Pleiades terbentuk dari awan molekuler yang sangat besar hingga kemudian runtuh dan terfragmentasi. Fragmen kecil itu akan jadi bintang saat proses pembakaran nuklir di intinya dimulai. Karena berasal dari awan besar yang sama, bintang-bintang itu lahir hampir bersamaan, dalam jumlah besar dan terikat secara gravitasi.
Setelah bintang terbentuk, gas sisa materi yang ada akan menyelimuti bintang-bintang. Bintang baru akan terlihat saat angin bintang menyibak sisa-sisa materi tersebut. Warna pada gas yang menyelubungi bintang adalah refleksi dari cahaya bintang di sekitarnya.
Meski demikian, gugus ini diyakini para ahli tak akan bertahan lama.

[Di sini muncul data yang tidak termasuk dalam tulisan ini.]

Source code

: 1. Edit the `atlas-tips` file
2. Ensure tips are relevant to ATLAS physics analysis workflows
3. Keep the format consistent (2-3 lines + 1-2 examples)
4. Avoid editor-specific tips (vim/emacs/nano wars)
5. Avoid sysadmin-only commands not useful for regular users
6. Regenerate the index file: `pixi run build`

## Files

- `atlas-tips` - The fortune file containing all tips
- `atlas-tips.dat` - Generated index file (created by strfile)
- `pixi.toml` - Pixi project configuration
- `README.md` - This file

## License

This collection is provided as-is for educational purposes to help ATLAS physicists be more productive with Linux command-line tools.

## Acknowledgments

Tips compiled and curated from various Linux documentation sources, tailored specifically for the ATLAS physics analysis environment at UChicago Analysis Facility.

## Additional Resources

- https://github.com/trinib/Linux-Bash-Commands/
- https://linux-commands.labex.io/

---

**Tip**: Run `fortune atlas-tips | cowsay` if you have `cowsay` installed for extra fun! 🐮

Kehancuran Pleiades sebagai gugus itu bisa dipicu banyak hal.
Karena terbentuk bersamaan, Pleiades punya bintang dengan massa beragam. Bintang bermassa besar akan berevolusi lebih cepat hingga berumur pendek dan berakhir jadi supernova. Ledakan supernova tak akan menceraikan gugus, tapi lubang hitam yang terbentuk akan menarik bintang-bintang anggota gugus di sekitarnya.
Keberlangsungan gugus juga ditentukan ikatan gravitasnya. Sebagai gugus terbuka, interaksi antarbintang relatif lebih lemah dibanding gugus bintang berbentuk bola. Bintang bermassa kecil lebih berpeluang untuk lepas dari gugus.
Selain itu, sebagai benda yang mengitari pusat galaksi Bimasakti, gaya pasang surut galaksi juga bisa mendeplesi atau mengurangi massa gugus. Gaya tarik ke pusat galaksi akan selalu dilawan gaya sentrifugal (keluar) obyek hingga akan memengaruhi keseimbangan gugus.
“Banyak astronom percaya Pleiades akan hancur 1 miliar tahun lagi saat memasuki awan molekuler raksasa yang ada di lengan spiral galaksi Bimasakti,” tambah Hakim.
Pembentukan Tsurayya dan kehancurannya yang cepat dalam skala waktu astronomi adalah proses alamiah alam semesta. Demikian pula dengan hilangnya virus SARS-CoV2 pemicu Covid-19. Semua butuh proses dan waktu. Hanya intervensi rasional dan kesabaran menghadapinya yang bisa mempercepat akhir pandemi ini.